What is it?
Proper fluid intake is important for older adults. When you are not drinking the correct fluids, and in sufficient amounts, the condition of dehydration results. Dehydration is a lower than normal amount of body water, common even when it’s not hot outside.
Risk factors include:
- Fear that drinking too much will cause incontinence
- Forgetting to drink (memory problems or pre-occupation with other activities)
- Swallowing difficulties indicated by coughing while drinking
- Mobility problems making it harder to get up to get something to drink
- Medications such as diuretics
- Illnesses - nausea, vomiting, diarrhea, fever, infection, kidney disease, diabetes
- Hot weather always increases your risk
What are the signs and symptoms of dehydration?
- Dry mouth, thirst and dry skin - gently pinch the forearm skin and if it stays puckered up, this might indicate dehydration
- Low blood pressure with dizziness, weakness or delirium in extreme cases
- Less frequent urination with dark-colored urine
- Your doctor may find abnormal blood tests (high serum osmolality, elevated creatinine and blood urea nitrogen [or BUN], high serum sodium, and low urine sodium)
Is it Dangerous?
- Dehydration robs blood vessels and cells of normal fluid; they function abnormally
- Confusion and worsening of thinking skills can result
- Dehydration is a risk factor for falling
- Can cause kidneys to fail or to form kidney stones
- May increase the risk for urinary tract infection or cause constipation
What should I do?
If you feel slowed, “draggy” or suspect you may be dehydrated, drink an eight-ounce glass of water and see what happens. Mildly dehydrated adults will perk up noticeably within 5 to 10 minutes - then you know you should be drinking more.
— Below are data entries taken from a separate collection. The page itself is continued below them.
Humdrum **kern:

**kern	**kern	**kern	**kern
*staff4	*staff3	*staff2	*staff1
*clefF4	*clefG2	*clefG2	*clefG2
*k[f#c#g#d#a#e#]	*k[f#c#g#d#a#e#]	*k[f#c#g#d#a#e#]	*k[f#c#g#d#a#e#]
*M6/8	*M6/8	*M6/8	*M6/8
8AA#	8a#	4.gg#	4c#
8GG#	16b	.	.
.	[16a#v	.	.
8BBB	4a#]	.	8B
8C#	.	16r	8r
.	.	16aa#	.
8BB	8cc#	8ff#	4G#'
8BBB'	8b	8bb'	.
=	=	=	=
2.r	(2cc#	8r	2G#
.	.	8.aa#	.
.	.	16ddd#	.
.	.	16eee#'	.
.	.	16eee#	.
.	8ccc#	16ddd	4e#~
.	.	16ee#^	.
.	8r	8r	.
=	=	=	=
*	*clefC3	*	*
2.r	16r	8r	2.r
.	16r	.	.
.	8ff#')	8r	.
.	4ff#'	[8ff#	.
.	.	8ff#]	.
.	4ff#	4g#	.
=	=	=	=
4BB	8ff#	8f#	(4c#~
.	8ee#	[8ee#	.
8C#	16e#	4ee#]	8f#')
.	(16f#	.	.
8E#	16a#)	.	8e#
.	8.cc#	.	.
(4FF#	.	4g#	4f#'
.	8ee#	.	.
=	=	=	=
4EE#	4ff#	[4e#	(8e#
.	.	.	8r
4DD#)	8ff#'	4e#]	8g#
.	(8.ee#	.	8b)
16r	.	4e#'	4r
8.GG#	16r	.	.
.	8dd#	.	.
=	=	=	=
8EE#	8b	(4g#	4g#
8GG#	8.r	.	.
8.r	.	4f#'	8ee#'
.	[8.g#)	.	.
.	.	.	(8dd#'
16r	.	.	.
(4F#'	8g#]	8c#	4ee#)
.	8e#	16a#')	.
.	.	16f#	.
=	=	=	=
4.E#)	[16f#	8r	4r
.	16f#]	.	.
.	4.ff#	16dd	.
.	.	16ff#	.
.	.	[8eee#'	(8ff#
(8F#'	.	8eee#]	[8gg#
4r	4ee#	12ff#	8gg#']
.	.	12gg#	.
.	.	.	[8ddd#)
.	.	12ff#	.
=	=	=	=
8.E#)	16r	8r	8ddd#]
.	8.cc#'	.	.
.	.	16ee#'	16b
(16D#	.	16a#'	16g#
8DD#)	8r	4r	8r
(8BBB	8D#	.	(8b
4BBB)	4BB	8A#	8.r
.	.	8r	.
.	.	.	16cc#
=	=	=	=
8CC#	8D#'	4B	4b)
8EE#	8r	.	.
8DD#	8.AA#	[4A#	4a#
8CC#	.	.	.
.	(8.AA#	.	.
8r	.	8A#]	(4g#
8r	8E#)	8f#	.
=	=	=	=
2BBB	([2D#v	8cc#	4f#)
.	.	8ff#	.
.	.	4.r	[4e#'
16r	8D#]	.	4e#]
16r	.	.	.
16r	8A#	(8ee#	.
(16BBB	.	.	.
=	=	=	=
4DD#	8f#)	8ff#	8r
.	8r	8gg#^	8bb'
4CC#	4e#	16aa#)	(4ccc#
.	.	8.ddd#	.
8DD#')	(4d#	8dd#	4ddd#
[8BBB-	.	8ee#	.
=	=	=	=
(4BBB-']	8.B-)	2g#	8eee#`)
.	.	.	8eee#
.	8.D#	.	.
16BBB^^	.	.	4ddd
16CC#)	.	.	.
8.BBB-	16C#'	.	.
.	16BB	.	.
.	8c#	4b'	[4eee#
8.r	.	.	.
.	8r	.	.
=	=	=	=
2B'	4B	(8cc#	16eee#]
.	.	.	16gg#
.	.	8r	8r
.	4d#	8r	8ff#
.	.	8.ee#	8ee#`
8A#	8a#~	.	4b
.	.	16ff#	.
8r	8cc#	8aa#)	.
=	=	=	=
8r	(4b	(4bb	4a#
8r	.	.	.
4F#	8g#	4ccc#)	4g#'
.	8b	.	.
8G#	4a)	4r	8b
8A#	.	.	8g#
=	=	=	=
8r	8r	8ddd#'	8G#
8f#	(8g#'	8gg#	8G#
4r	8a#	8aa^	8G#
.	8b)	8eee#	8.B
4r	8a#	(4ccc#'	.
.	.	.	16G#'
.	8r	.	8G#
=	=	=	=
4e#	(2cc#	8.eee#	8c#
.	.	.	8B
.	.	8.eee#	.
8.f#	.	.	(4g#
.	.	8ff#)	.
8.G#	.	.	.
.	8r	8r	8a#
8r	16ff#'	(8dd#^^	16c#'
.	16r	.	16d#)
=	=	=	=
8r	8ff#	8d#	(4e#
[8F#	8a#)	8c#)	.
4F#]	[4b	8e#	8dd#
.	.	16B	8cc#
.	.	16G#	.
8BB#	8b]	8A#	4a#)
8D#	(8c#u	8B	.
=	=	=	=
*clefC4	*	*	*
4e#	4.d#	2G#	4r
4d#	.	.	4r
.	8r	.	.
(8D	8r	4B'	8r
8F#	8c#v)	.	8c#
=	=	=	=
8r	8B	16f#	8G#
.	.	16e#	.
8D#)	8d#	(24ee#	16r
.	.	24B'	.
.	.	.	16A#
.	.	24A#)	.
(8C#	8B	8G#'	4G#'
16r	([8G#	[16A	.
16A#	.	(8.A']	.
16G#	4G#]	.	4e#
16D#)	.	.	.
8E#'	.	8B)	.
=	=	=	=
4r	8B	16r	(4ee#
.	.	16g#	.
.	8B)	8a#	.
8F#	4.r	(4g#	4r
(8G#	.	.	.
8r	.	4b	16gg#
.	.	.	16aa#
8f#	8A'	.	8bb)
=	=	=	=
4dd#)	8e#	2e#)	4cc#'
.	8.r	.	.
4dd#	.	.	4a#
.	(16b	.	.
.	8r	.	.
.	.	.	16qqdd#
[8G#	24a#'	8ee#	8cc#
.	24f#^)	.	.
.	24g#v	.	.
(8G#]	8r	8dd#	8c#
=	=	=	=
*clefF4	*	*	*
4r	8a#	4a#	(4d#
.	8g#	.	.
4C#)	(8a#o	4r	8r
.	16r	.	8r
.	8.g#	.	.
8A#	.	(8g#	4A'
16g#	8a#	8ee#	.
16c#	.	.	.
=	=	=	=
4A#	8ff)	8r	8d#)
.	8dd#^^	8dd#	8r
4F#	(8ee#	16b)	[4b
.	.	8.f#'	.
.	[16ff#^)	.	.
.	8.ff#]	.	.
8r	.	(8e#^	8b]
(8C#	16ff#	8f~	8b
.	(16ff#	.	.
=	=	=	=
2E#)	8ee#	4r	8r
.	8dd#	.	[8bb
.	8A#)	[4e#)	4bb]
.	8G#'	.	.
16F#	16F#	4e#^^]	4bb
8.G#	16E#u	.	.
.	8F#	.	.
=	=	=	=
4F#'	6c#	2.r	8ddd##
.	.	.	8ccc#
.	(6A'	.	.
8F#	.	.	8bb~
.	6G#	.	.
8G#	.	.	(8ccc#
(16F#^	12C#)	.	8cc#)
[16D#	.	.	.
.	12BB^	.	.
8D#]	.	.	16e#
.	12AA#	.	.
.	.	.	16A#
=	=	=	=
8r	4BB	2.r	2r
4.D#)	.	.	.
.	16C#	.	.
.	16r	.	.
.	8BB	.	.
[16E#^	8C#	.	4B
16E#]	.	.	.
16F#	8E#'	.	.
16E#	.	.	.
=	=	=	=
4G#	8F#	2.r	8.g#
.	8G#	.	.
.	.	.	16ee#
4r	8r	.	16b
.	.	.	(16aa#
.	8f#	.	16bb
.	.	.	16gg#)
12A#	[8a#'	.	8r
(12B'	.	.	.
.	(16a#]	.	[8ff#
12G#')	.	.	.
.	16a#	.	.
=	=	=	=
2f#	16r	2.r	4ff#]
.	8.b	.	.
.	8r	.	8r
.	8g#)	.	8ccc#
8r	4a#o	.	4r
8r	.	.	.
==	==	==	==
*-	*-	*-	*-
Prevention is the best action to take and experts usually recommend drinking 7 cups (about 55 ounces) of fluid per day. Urine becomes lighter in color and you can sense the improvement.
As to the best fluids to drink, water is number one. Water-rich foods such as watermelon or soups are also of value. Just about any kind of fluid will help except alcohol, which exerts a definite diuretic effect and can make dehydration worse so reduce or avoid it. Some people find caffeine can make them pass more water, however no studies show coffee or tea is a real problem for those who drink it regularly; best to use in moderation.
Finally, try to modify your risk factors. Avoid incontinence with a timed toileting approach and shut off fluids 4 hours before bedtime. Carry a water bottle as a reminder and an easy access to fluid. Take sips frequently, especially in hot weather. Find beverages you like to taste and that are easier to swallow. Wouldn’t a smoothie be great right now?